Aux yeux du Conseil du patronat du Québec, le type de commission d'enquête choisi par le gouvernement est «cohérent avec les préoccupations formulées au cours des derniers mois».
En revanche, le Réseau des ingénieurs du Québec s'est questionné sur le choix du gouvernement, qui a mis en place une «solution molle et insuffisante».
«Pourquoi ne pas utiliser un cadre réglementaire qui a déjà fait ses preuves, celui de la loi sur la commission d'enquête publique?», demande son président, Yves Lavoie, dans un communiqué transmis mercredi soir.
Pas une commission au sens de la loi
L'absence de force contraignante de la commission Charbonneau en fait une entité qui s'apparente davantage à la commission Bouchard-Taylor, où les citoyens qui souhaitaient témoigner se présentaient aux audiences, fait remarquer l'ancien procureur en chef du gouvernement fédéral à la commission Gomery.
«Ce n'est pas une commission d'enquête au sens de la loi sur les commissions d'enquête, mais c'est une commission d'enquête comme on en a connu dans d'autres instances, comme la commission royale sur les autochtones ou la commission Bouchard-Taylor, qui n'avaient pas de force contraignante», a expliqué Sylvain Lussier.

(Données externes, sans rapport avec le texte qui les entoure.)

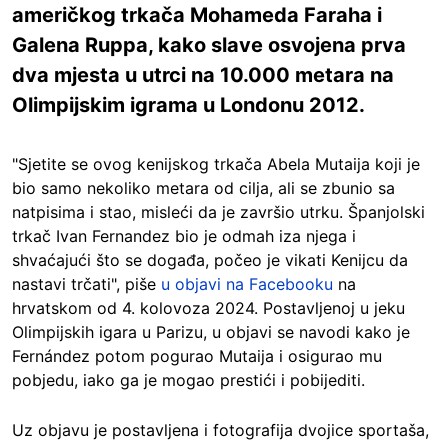
američkog trkača Mohameda Faraha i
Galena Ruppa, kako slave osvojena prva
dva mjesta u utrci na 10.000 metara na
Olimpijskim igrama u Londonu 2012.
"Sjetite se ovog kenijskog trkača Abela Mutaija koji je
bio samo nekoliko metara od cilja, ali se zbunio sa
natpisima i stao, misleći da je završio utrku. Španjolski
trkač Ivan Fernandez bio je odmah iza njega i
shvaćajući što se događa, počeo je vikati Kenijcu da
nastavi trčati", piše
u objavi na Facebooku
na
hrvatskom od 4. kolovoza 2024. Postavljenoj u jeku
Olimpijskih igara u Parizu, u objavi se navodi kako je
Fernández potom pogurao Mutaija i osigurao mu
pobjedu, iako ga je mogao prestići i pobijediti.
Uz objavu je postavljena i fotografija dvojice sportaša,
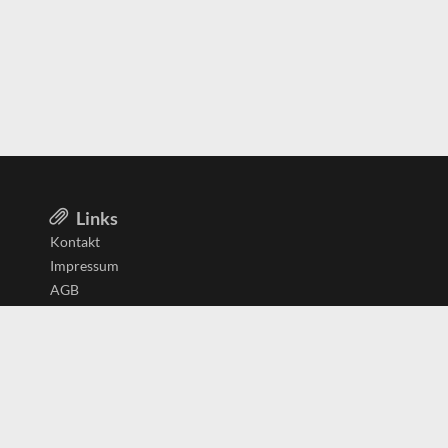
Links
Kontakt
Impressum
AGB
Datenschutzerklärung
Aktiv in
Belgien
Deutschland
Niederlande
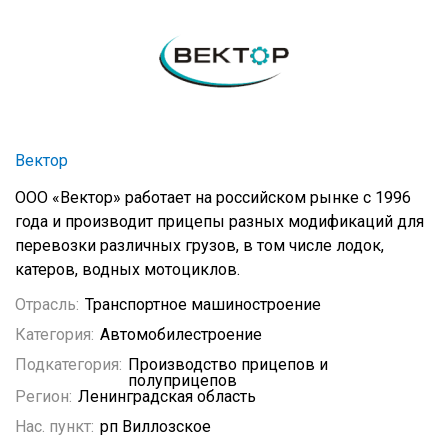
Вектор
ООО «Вектор» работает на российском рынке с 1996
года и производит прицепы разных модификаций для
перевозки различных грузов, в том числе лодок,
катеров, водных мотоциклов.
Отрасль:
Транспортное машиностроение
Категория:
Автомобилестроение
Подкатегория:
Производство прицепов и
полуприцепов
Регион:
Ленинградская область
Нас. пункт:
рп Виллозское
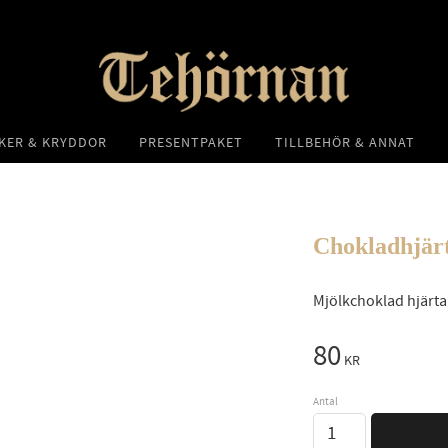
KER & KRYDDOR
PRESENTPAKET
TILLBEHÖR & ANNAT
Chokladhjär
Mjölkchoklad hjärt
80
KR
Antal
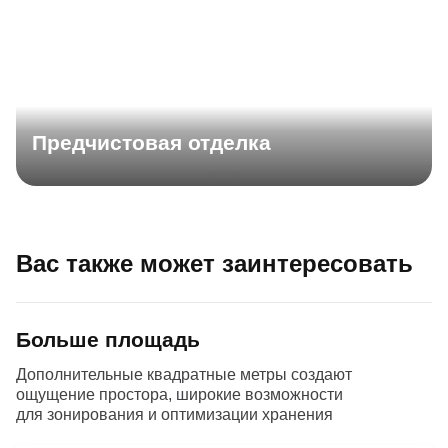
Предчистовая отделка
Вас также может заинтересовать
Больше площадь
Дополнительные квадратные метры создают
ощущение простора, широкие возможности
для зонирования и оптимизации хранения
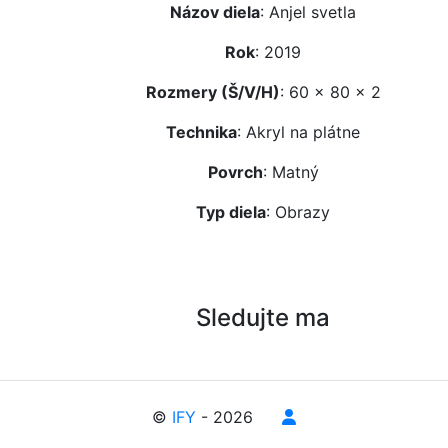
Názov diela
: Anjel svetla
Rok
: 2019
Rozmery (Š/V/H)
: 60 x 80 x 2
Technika
: Akryl na plátne
Povrch
: Matný
Typ diela
: Obrazy
Sledujte ma
©
IFY
- 2026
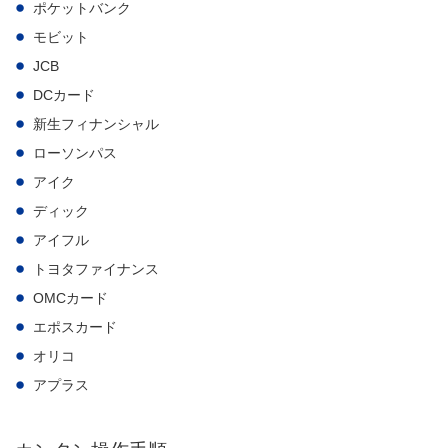
ポケットバンク
モビット
JCB
DCカード
新生フィナンシャル
ローソンパス
アイク
ディック
アイフル
トヨタファイナンス
OMCカード
エポスカード
オリコ
アプラス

Selon la législation provinciale évoquée par Me Lussier, la Loi sur les commissions d'enquête, les commissaires peuvent exiger la comparution «de toute personne dont le témoignage peut se rapporter au sujet de l'enquête, et contraindre toute personne à déposer devant eux les livres, papiers, documents et écrits qu'ils jugent nécessaires pour découvrir la vérité».
Il peut cependant y avoir certains avantages à procéder de cette façon, a exposé M. Lussier.
«Le pouvoir de contrainte assure un certain résultat, mais d'un autre côté, cette contraignabilité entraîne l'inadmissibilité de ce que ces gens-là ont dit dans des procès criminels. Il y a donc un équilibrage à faire.»
La juge France Charbonneau doit produire un rapport d'ici octobre 2013. Le document sera donc vraisemblablement déposé après les prochaines élections provinciales. La magistrate peut cependant produire des rapports intérimaires avant la date butoir fixée par le gouvernement Charest.